» **The problem**
Leave out the images and set down the records below exactly.

Detected change data
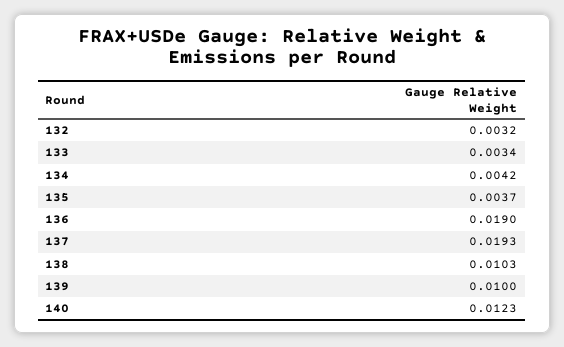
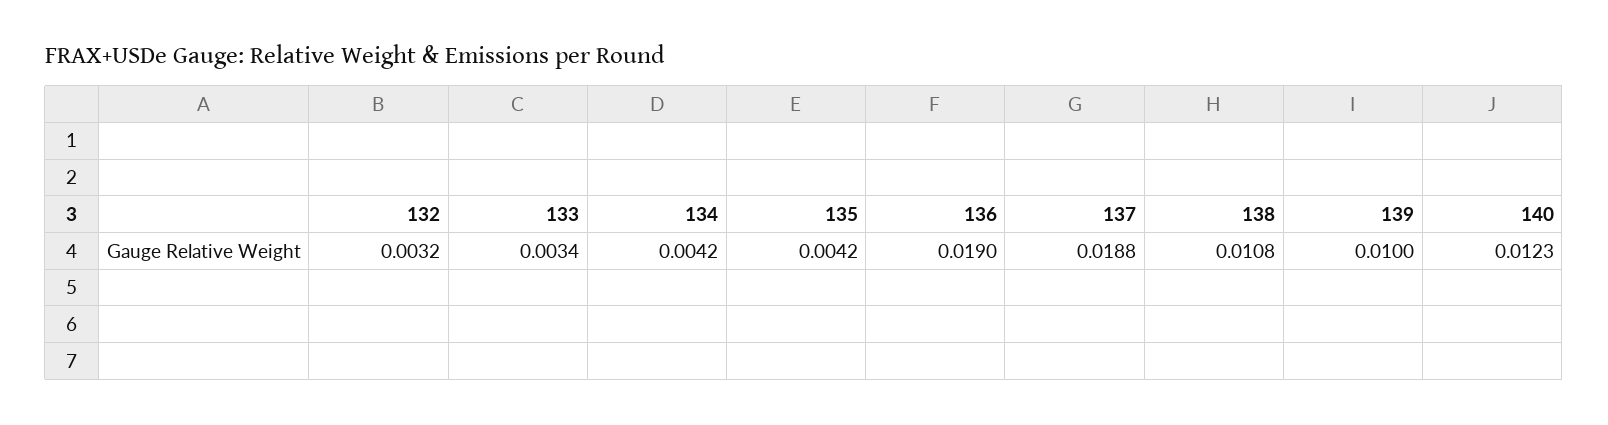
  {
    "132": 0.0032,
    "133": 0.0034,
    "134": 0.0042,
-   "135": 0.0037,
+   "135": 0.0042,
    "136": 0.019,
-   "137": 0.0193,
+   "137": 0.0188,
-   "138": 0.0103,
+   "138": 0.0108,
    "139": 0.01,
    "140": 0.0123
  }

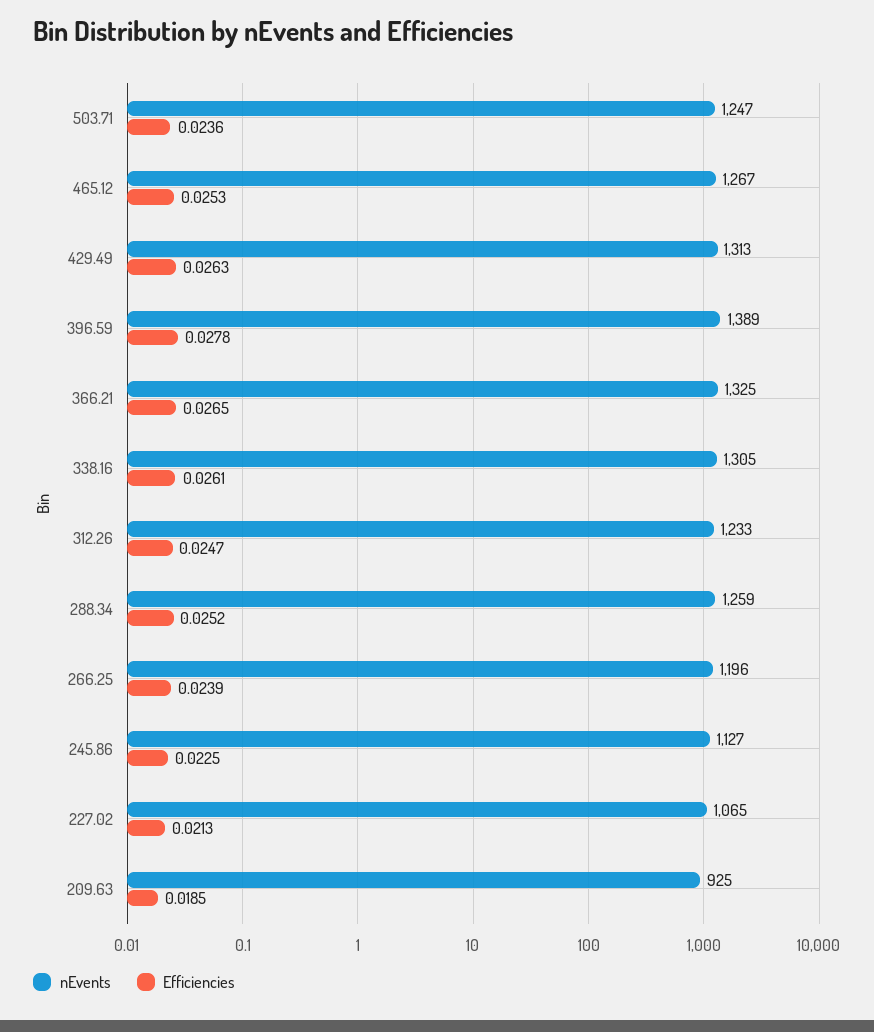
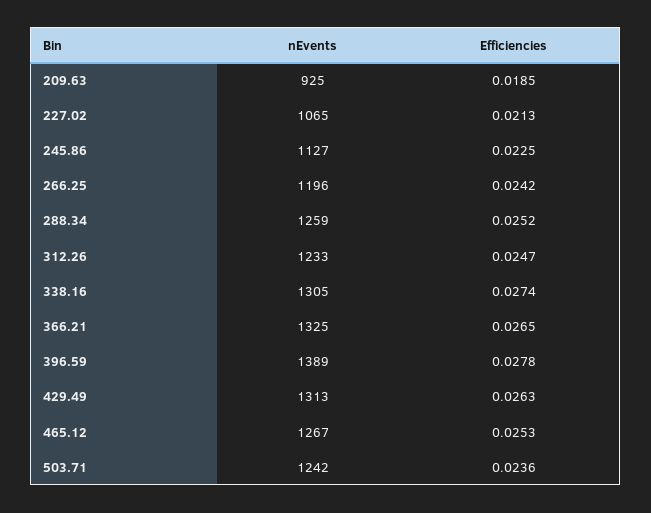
  {
    "nEvents": {
-     "503.71": 1247,
+     "503.71": 1242,
      "465.12": 1267,
      "429.49": 1313,
      "396.59": 1389,
      "366.21": 1325,
      "338.16": 1305,
      "312.26": 1233,
      "288.34": 1259,
      "266.25": 1196,
      "245.86": 1127,
      "227.02": 1065,
      "209.63": 925
    },
    "Efficiencies": {
      "503.71": 0.0236,
      "465.12": 0.0253,
      "429.49": 0.0263,
      "396.59": 0.0278,
      "366.21": 0.0265,
-     "338.16": 0.0261,
+     "338.16": 0.0274,
      "312.26": 0.0247,
      "288.34": 0.0252,
-     "266.25": 0.0239,
+     "266.25": 0.0242,
      "245.86": 0.0225,
      "227.02": 0.0213,
      "209.63": 0.0185
    }
  }

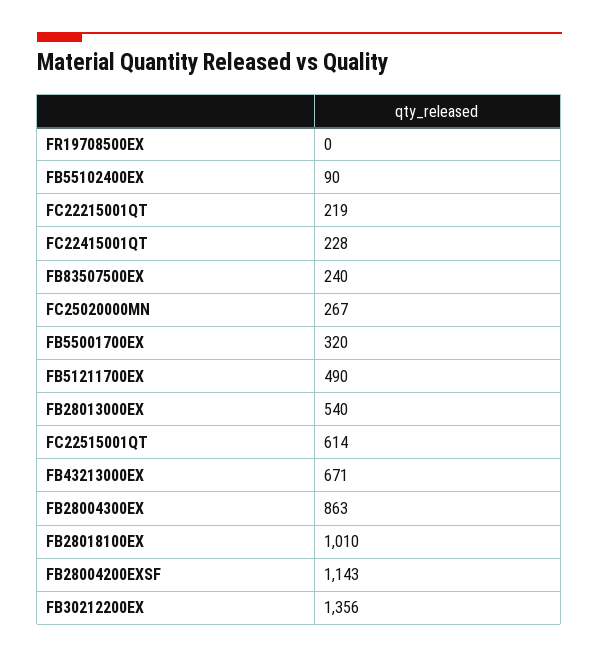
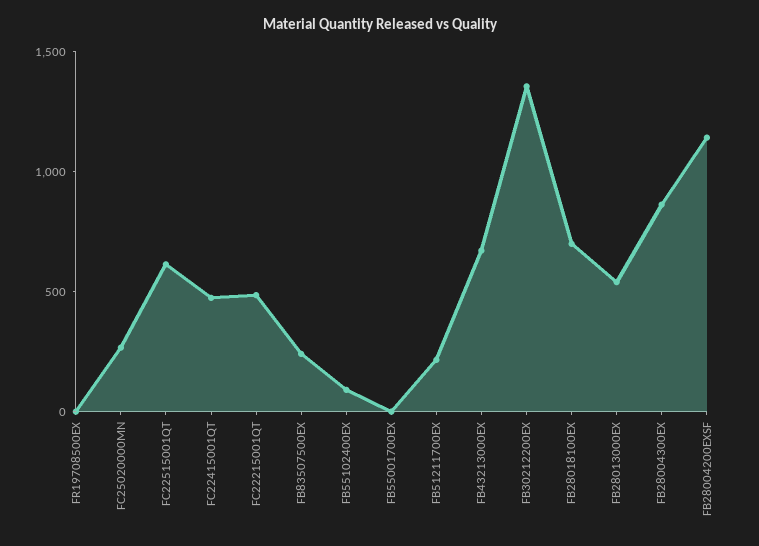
  {
    "FR19708500EX": 0,
    "FB55102400EX": 90,
-   "FC22215001QT": 219,
+   "FC22215001QT": 500,
-   "FC22415001QT": 228,
+   "FC22415001QT": 500,
    "FB83507500EX": 240,
    "FC25020000MN": 267,
-   "FB55001700EX": 320,
+   "FB55001700EX": 0,
-   "FB51211700EX": 490,
+   "FB51211700EX": 200,
    "FB28013000EX": 540,
    "FC22515001QT": 614,
    "FB43213000EX": 671,
    "FB28004300EX": 863,
-   "FB28018100EX": 1010,
+   "FB28018100EX": 700,
    "FB28004200EXSF": 1143,
    "FB30212200EX": 1356
  }

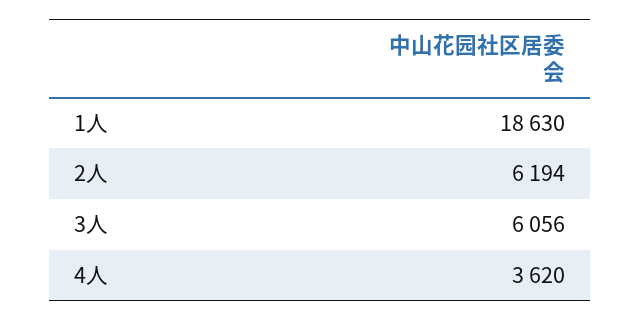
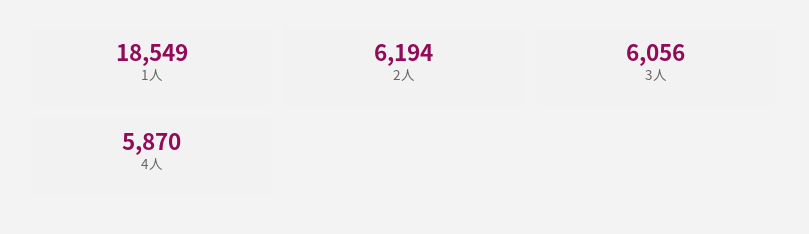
  {
-   "1人": 18630,
+   "1人": 18549,
    "2人": 6194,
    "3人": 6056,
-   "4人": 3620
+   "4人": 5870
  }

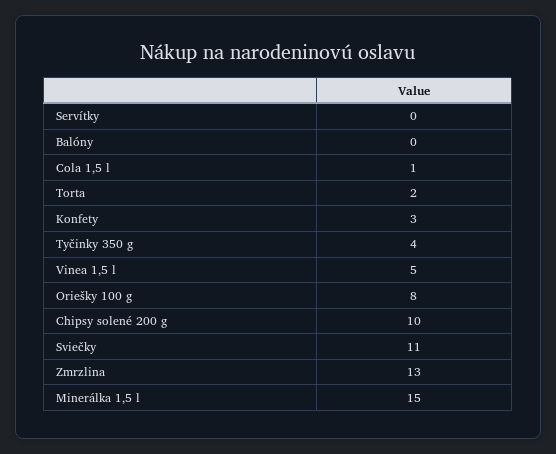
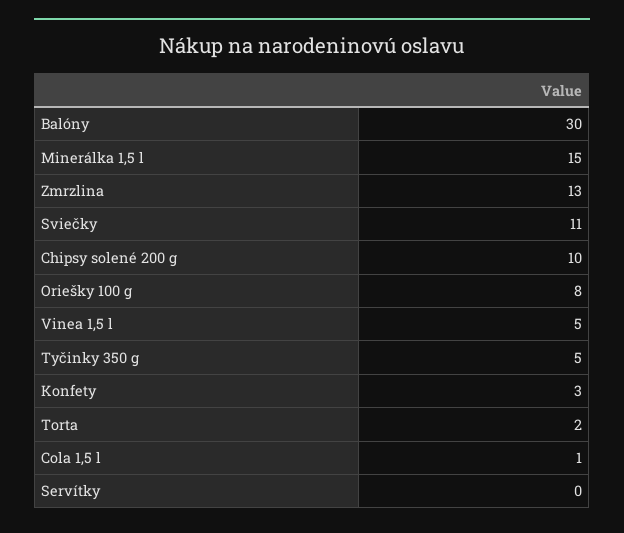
  {
    "Servítky": 0,
-   "Balóny": 0,
+   "Balóny": 30,
    "Cola 1,5 l": 1,
    "Torta": 2,
    "Konfety": 3,
-   "Tyčinky 350 g": 4,
+   "Tyčinky 350 g": 5,
    "Vinea 1,5 l": 5,
    "Oriešky 100 g": 8,
    "Chipsy solené 200 g": 10,
    "Sviečky": 11,
    "Zmrzlina": 13,
    "Minerálka 1,5 l": 15
  }

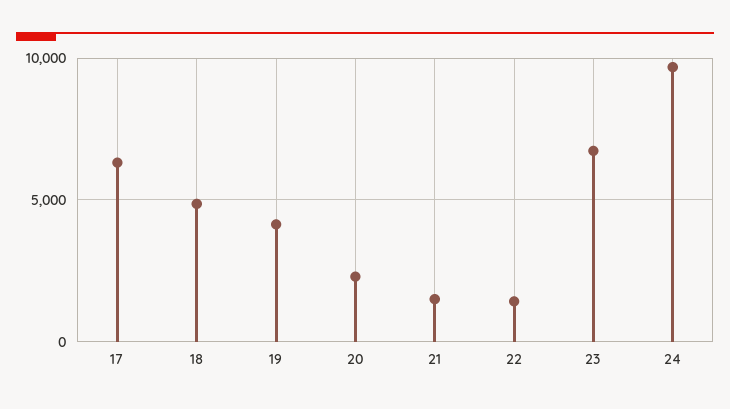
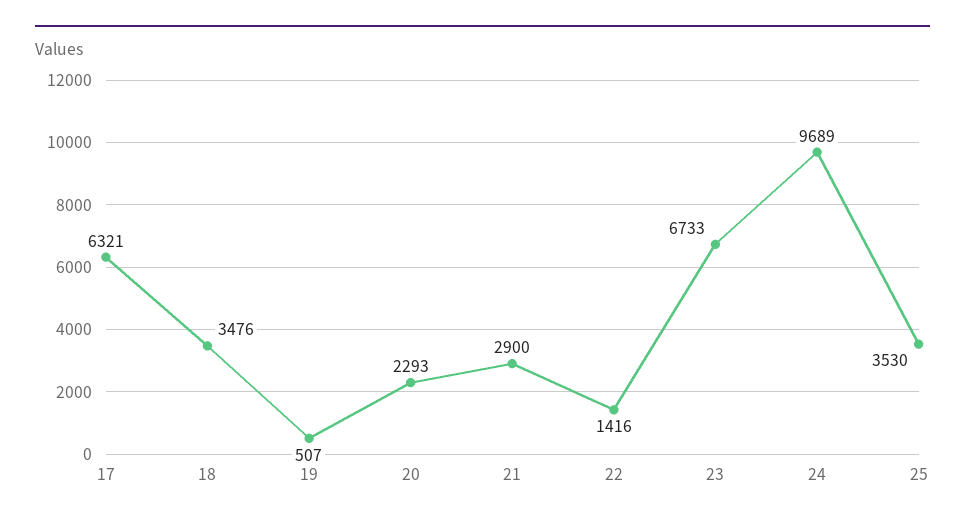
  {
    "17": 6321,
-   "18": 5000,
+   "18": 3476,
-   "19": 4000,
+   "19": 507,
    "20": 2293,
-   "21": 1500,
+   "21": 2900,
    "22": 1416,
    "23": 6733,
-   "24": 9689
+   "24": 9689,
+   "25": 3530
  }

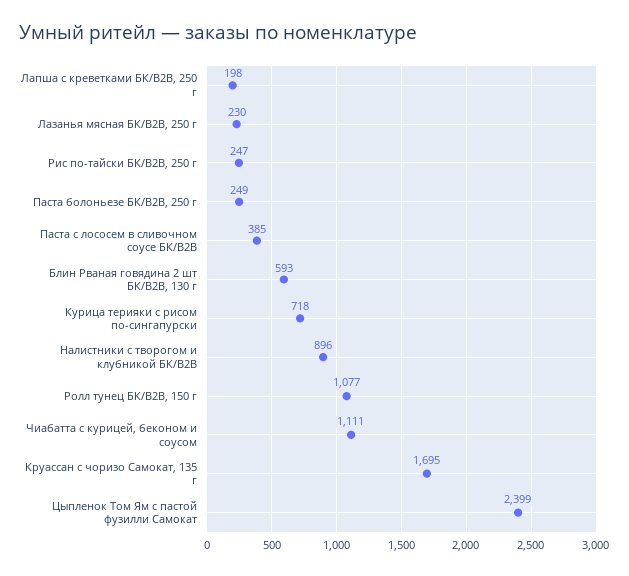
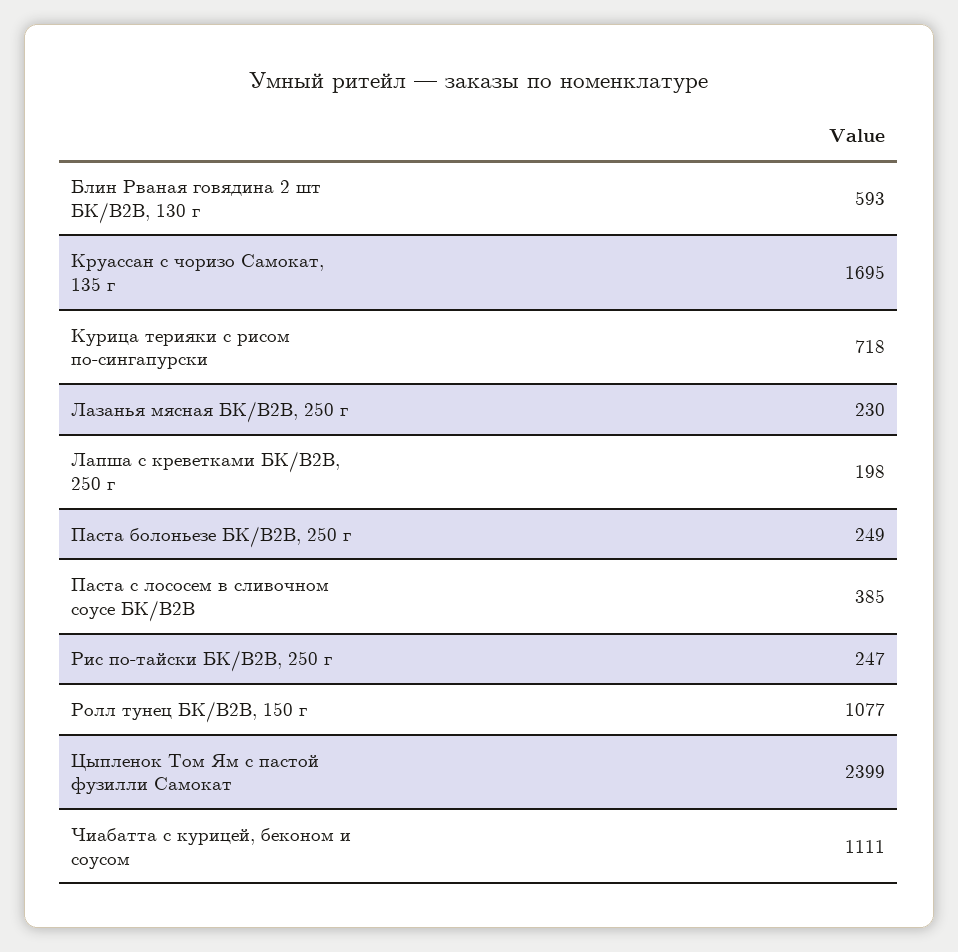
  {
    "Лапша с креветками БК/В2В, 250 г": 198,
    "Лазанья мясная БК/В2В, 250 г": 230,
    "Рис по-тайски БК/В2В, 250 г": 247,
    "Паста болоньезе БК/В2В, 250 г": 249,
    "Паста с лососем в сливочном соусе БК/В2В": 385,
    "Блин Рваная говядина 2 шт БК/B2B, 130 г": 593,
    "Курица терияки с рисом по-сингапурски": 718,
-   "Налистники с творогом и клубникой БК/В2В": 896,
    "Ролл тунец БК/В2В, 150 г": 1077,
    "Чиабатта с курицей, беконом и соусом": 1111,
    "Круассан с чоризо Самокат, 135 г": 1695,
    "Цыпленок Том Ям с пастой фузилли Самокат": 2399
  }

» **Solution to this task**
  {
    "132": 0.0032,
    "133": 0.0034,
    "134": 0.0042,
-   "135": 0.0037,
+   "135": 0.0042,
    "136": 0.019,
-   "137": 0.0193,
+   "137": 0.0188,
-   "138": 0.0103,
+   "138": 0.0108,
    "139": 0.01,
    "140": 0.0123
  }

  {
    "nEvents": {
-     "503.71": 1247,
+     "503.71": 1242,
      "465.12": 1267,
      "429.49": 1313,
      "396.59": 1389,
      "366.21": 1325,
      "338.16": 1305,
      "312.26": 1233,
      "288.34": 1259,
      "266.25": 1196,
      "245.86": 1127,
      "227.02": 1065,
      "209.63": 925
    },
    "Efficiencies": {
      "503.71": 0.0236,
      "465.12": 0.0253,
      "429.49": 0.0263,
      "396.59": 0.0278,
      "366.21": 0.0265,
-     "338.16": 0.0261,
+     "338.16": 0.0274,
      "312.26": 0.0247,
      "288.34": 0.0252,
-     "266.25": 0.0239,
+     "266.25": 0.0242,
      "245.86": 0.0225,
      "227.02": 0.0213,
      "209.63": 0.0185
    }
  }

  {
    "FR19708500EX": 0,
    "FB55102400EX": 90,
-   "FC22215001QT": 219,
+   "FC22215001QT": 500,
-   "FC22415001QT": 228,
+   "FC22415001QT": 500,
    "FB83507500EX": 240,
    "FC25020000MN": 267,
-   "FB55001700EX": 320,
+   "FB55001700EX": 0,
-   "FB51211700EX": 490,
+   "FB51211700EX": 200,
    "FB28013000EX": 540,
    "FC22515001QT": 614,
    "FB43213000EX": 671,
    "FB28004300EX": 863,
-   "FB28018100EX": 1010,
+   "FB28018100EX": 700,
    "FB28004200EXSF": 1143,
    "FB30212200EX": 1356
  }

  {
-   "1人": 18630,
+   "1人": 18549,
    "2人": 6194,
    "3人": 6056,
-   "4人": 3620
+   "4人": 5870
  }

  {
    "Servítky": 0,
-   "Balóny": 0,
+   "Balóny": 30,
    "Cola 1,5 l": 1,
    "Torta": 2,
    "Konfety": 3,
-   "Tyčinky 350 g": 4,
+   "Tyčinky 350 g": 5,
    "Vinea 1,5 l": 5,
    "Oriešky 100 g": 8,
    "Chipsy solené 200 g": 10,
    "Sviečky": 11,
    "Zmrzlina": 13,
    "Minerálka 1,5 l": 15
  }

  {
    "17": 6321,
-   "18": 5000,
+   "18": 3476,
-   "19": 4000,
+   "19": 507,
    "20": 2293,
-   "21": 1500,
+   "21": 2900,
    "22": 1416,
    "23": 6733,
-   "24": 9689
+   "24": 9689,
+   "25": 3530
  }

  {
    "Лапша с креветками БК/В2В, 250 г": 198,
    "Лазанья мясная БК/В2В, 250 г": 230,
    "Рис по-тайски БК/В2В, 250 г": 247,
    "Паста болоньезе БК/В2В, 250 г": 249,
    "Паста с лососем в сливочном соусе БК/В2В": 385,
    "Блин Рваная говядина 2 шт БК/B2B, 130 г": 593,
    "Курица терияки с рисом по-сингапурски": 718,
-   "Налистники с творогом и клубникой БК/В2В": 896,
    "Ролл тунец БК/В2В, 150 г": 1077,
    "Чиабатта с курицей, беконом и соусом": 1111,
    "Круассан с чоризо Самокат, 135 г": 1695,
    "Цыпленок Том Ям с пастой фузилли Самокат": 2399
  }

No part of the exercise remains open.